District legislator says he wouldn’t vote to override governor veto of public records legislation

The Associated Press

and Peninsula Daily News

OLYMPIA — Gov. Jay Inslee was weighing Thursday afternoon whether or not to veto the bill passed last Friday, Feb. 23, which would retroactively specify that the state’s voter-approved Public Records Act does not apply to the legislative branch.

The governor had until midnight Thursday — hours after the Peninsula Daily News print edition deadline — to take one of four options available to him: He could sign the measure, veto it completely, partially veto it, or take no action, in which case it would become law immediately.

Rep. Mike Chapman of Port Angeles said he would not vote to override a veto.

As far as Chapman knows, he was the only legislator to take the stand.

“In this case, I believe the governor has a right to weigh in if he were to veto some or all of the bill,” Chapman said. “He is the governor of the state, and I respect that.”

The other two Democratic legislators for the 24th District, which includes Clallam and Jefferson counties, said they would decide what to do after Inslee acted — or didn’t act.

State Sen. Kevin Van De Wege of Sequim said he did not expect the governor to reject the bill, calling a veto-override of the Democratic governor “kind of a touchy subject.”

Both Van De Wege and Rep.
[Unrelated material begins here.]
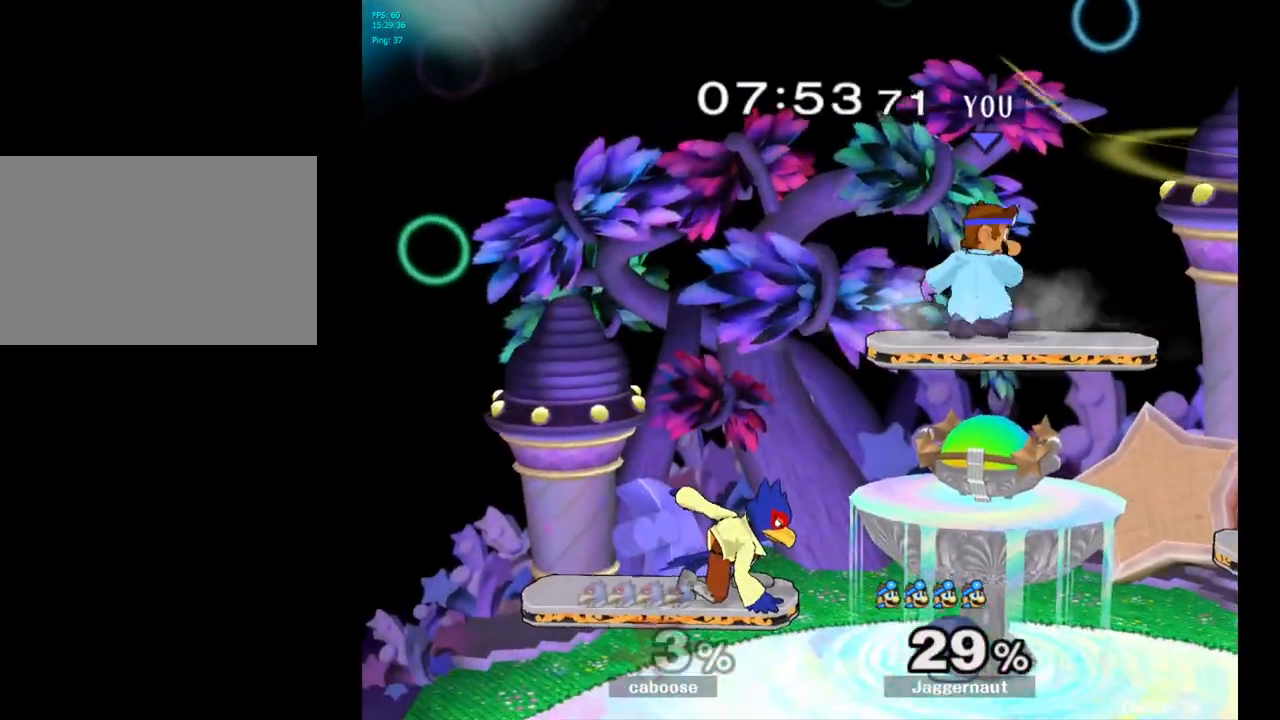
{"buttons": ["R1"], "left_stick": "center", "right_stick": "center", "events": [[17, "left_stick", "center"], [150, "R1", "down"], [250, "left_stick", "left"], [400, "left_stick", "center"]]}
Steve Tharinger of Sequim said they would discuss the issue after Inslee makes his decision.

“I’m feeling really uncomfortable on answering questions on this bill until after the legislation,” Van De Wege said.

Said Tharinger: “I’m not going to answer a hypothetical,” Tharinger said. “I’m not going to respond until I see what the governor does.”

All three voted for the bill.

The bill creates a more limited legislative disclosure obligation for legislative records and would allow release of some lawmaker correspondence and records beginning on July 1.

Inslee’s office said it had received more than 5,500 phone calls, 100 letters and more than 11,500 emails regarding the bill, with the vast majority asking for his veto.

The bill passed the Senate on a 41-7 vote and was quickly approved by the House 83-14.

Despite the two-thirds majorities that all but ensured a potential veto override, proponents of open government urged the governor to force lawmakers to reconsider their votes, in part because of the rushed process.

The bill was introduced just two days before it was passed, and lawmakers overrode all normal legislative procedures to quickly advance it with minimal public input.

More than a dozen newspapers ran front-page editorials urging Inslee to veto the bill that was co-sponsored by Democratic Senate Majority Leader Sharon Nelson and Republican Senate Minority Leader Mark Schoesler.

On Tuesday, the state’s Sunshine Committee adopted a resolution to express concern about the lack of public process in advancing the bill and asked Inslee for a full or partial veto.

The bipartisan bill prohibits the release of lawmaker communication with constituents but allows release of some lawmaker correspondence beginning on July 1 with registered lobbyists, information from lawmaker calendars and final disciplinary reports.

Because the bill is retroactive, it would prohibit the release of records being sought by the coalition of news organizations, led by The Associated Press — and including Sound Publishing, which owns the Peninsula Daily News — that sued last September and who prevailed in an initial court ruling last month in Thurston County. The Legislature is appealing that ruling.

Under the measure, exemptions from disclosure would include records of policy development, as well as any records that would violate an individual’s right to privacy.

While final disciplinary reports against lawmakers would be subject to disclosure, emails or other documentation of allegations involving sexual harassment or misconduct that doesn’t result in an official report — which were among the records the news coalition was seeking — would not.

Any person wanting to challenge a records denial would have to seek review by the Senate Facilities and Operations Committee or the House Executive Rules Committee, whose rulings would be final. No review by the courts would be allowed.

The measure would take effect immediately, ensuring there could be no referendum effort to ask voters to approve or reject the legislation.

However, citizen initiatives are another option, and initiative promoter Tim Eyman has already filed a ballot measure proposal with the secretary of state’s office that would subject state lawmakers to the Public Records Act. To make the November ballot, Eyman would need to collect signatures from nearly 260,000 registered voters by July 6.

Besides AP and Sound Publishing, the groups involved in the lawsuit are public radio’s Northwest News Network, KING-TV, KIRO 7, Allied Daily Newspapers of Washington, The Spokesman-Review, the Washington Newspaper Publishers Association, Tacoma News Inc. and The Seattle Times.